◆ BRIEF: Copy out every line of the entries below, including the request text, but add 119 to each number in the keypoint answers: the x, y, and depth values. Leave the pictures out.

◇ ◇ ◇

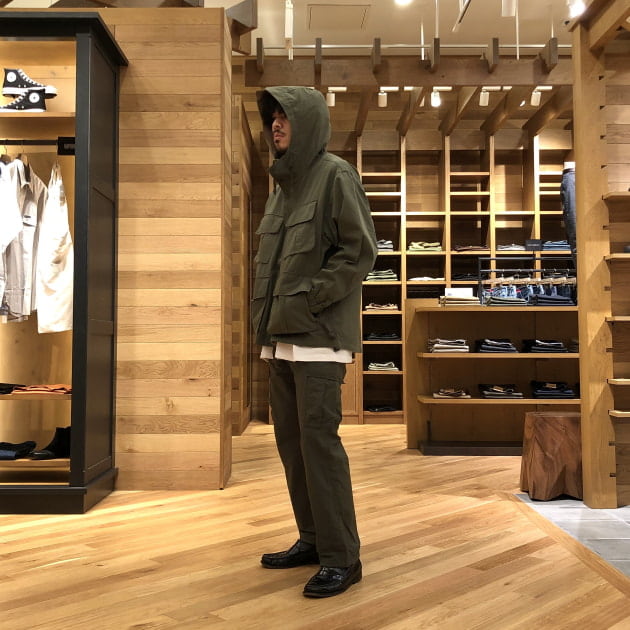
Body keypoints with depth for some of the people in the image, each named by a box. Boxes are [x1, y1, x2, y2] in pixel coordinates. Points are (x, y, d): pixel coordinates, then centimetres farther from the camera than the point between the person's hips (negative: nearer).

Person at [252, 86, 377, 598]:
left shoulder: (335, 175, -4)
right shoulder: (283, 184, 19)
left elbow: (360, 251, -11)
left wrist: (305, 299, -15)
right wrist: (265, 311, 11)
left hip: (319, 336, -8)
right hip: (281, 337, 8)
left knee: (318, 439, -9)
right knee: (290, 439, 10)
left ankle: (341, 557, 2)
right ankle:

◇ ◇ ◇

◆ WRITTEN SOLUTION:
Body keypoints with depth for some of the people in the image, each named by a box. Boxes are [x1, y1, x2, y2] in pixel coordinates. Points are (x, y, d): pixel coordinates, then centimetres farther from the camera than the point between the person's hips (negative: nearer).

Person at [252, 86, 377, 598]:
left shoulder: (454, 294, 115)
right shoulder: (402, 303, 138)
left elbow: (479, 370, 108)
left wrist: (424, 418, 104)
right wrist: (384, 430, 130)
left hip: (438, 455, 111)
right hip: (400, 456, 127)
left knee: (437, 558, 110)
right knee: (409, 558, 129)
left ankle: (460, 676, 121)
right ankle:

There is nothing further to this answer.